Corpus scope and coverage

NL Analytics searches English earnings-call transcripts. This page describes what the corpus contains and how to check whether it covers your sample.

Current scope

The corpus consists of English earnings-call transcripts from LSEG that are available to NL Analytics. You cannot upload your own documents or search other text sources.

Coverage snapshot

These figures summarize corpus-level metadata available to the documentation.

Coverage statistic	Snapshot value
Earnings-call transcripts	461,849
Date coverage	2002-01-14 to 2026-06-15
Covered entities	15,952
Headquarters countries	94
Total sentences	177.6 million
Median transcript length	378 sentences
Latest complete year	27,529 calls in 2025
Largest country share	United States, 59.3% of calls
RIC coverage	98.4% of call rows
GVKey coverage	96.7% of call rows
PermID coverage	86.9% of call rows
CIK coverage	81.3% of call rows
ISIN coverage	75.3% of call rows

Snapshot generated from corpus metadata on June 20, 2026.

Covered entities use the internal company key with company-name fallback. Identifier coverage is row-level coverage in the corpus metadata. Use these numbers as a starting point, not as proof that a specific sample is covered.

Check coverage for your sample

Aggregate coverage can hide gaps in exactly the firms, countries, sectors, or years your design needs. Before relying on a measure:

Define the target sample: the firms, countries, sectors, and time period the analysis is about.
Run an exploratory Risk Tool search over the relevant date range.
Read the results overview: which keywords, companies, and sectors drive the matches, and how many firms and transcripts were searched.
Export the call-level output and tabulate calls by headquarterscountry, economic_sector, and date_q in your analysis tool.
Compare those tabulations against the target sample. Keep zero rows — calls with no matches are part of the sample, and dropping them overstates coverage.
Record what you find: the date range, the sample definition, the export date, any missing coverage, and any restrictions you introduce downstream.

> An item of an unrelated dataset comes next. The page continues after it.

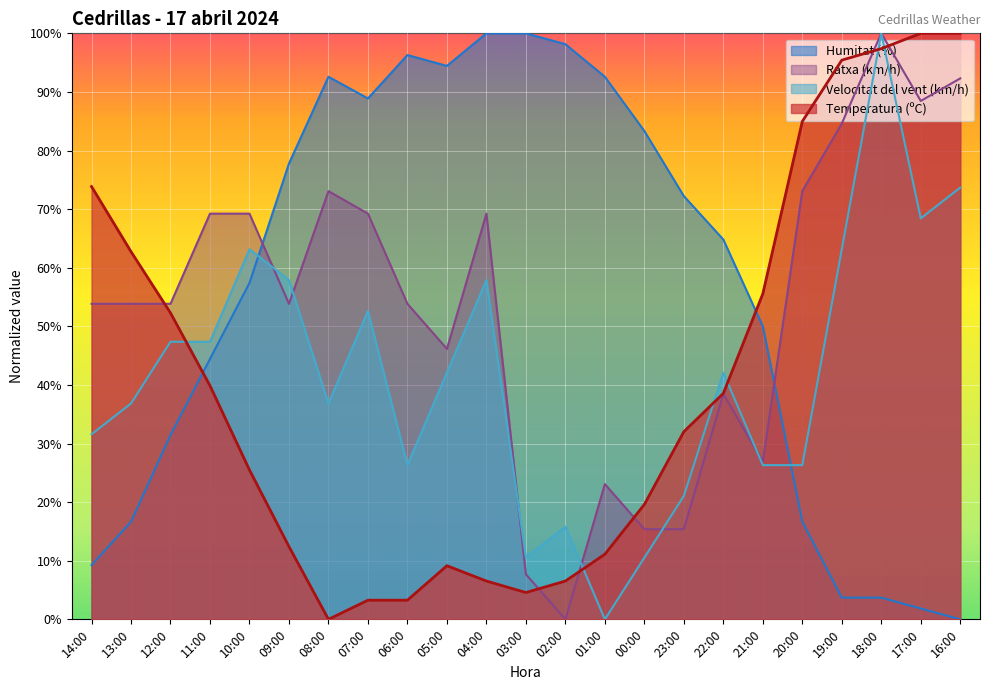

The value of Humitat (%) at 21:00 is 50.0. True or false?

True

A topic can appear often in the broad corpus and still be too sparse, or too concentrated in a few firms, to support variation in the target sample. If coverage is thin, consider widening the date range, broadening the query, or narrowing the research question.

Refresh timing

The corpus refreshes roughly every two weeks, typically every 13 to 16 days. Treat the timing as approximate rather than guaranteed.

When publishing research, record the coverage statement and export date used for the analysis.

Future data sources

NL Analytics materials discuss possible future expansion to annual reports, quarterly reports, job postings, patent filings, or user-owned documents. None of these are currently available in the product; the corpus today is earnings calls only.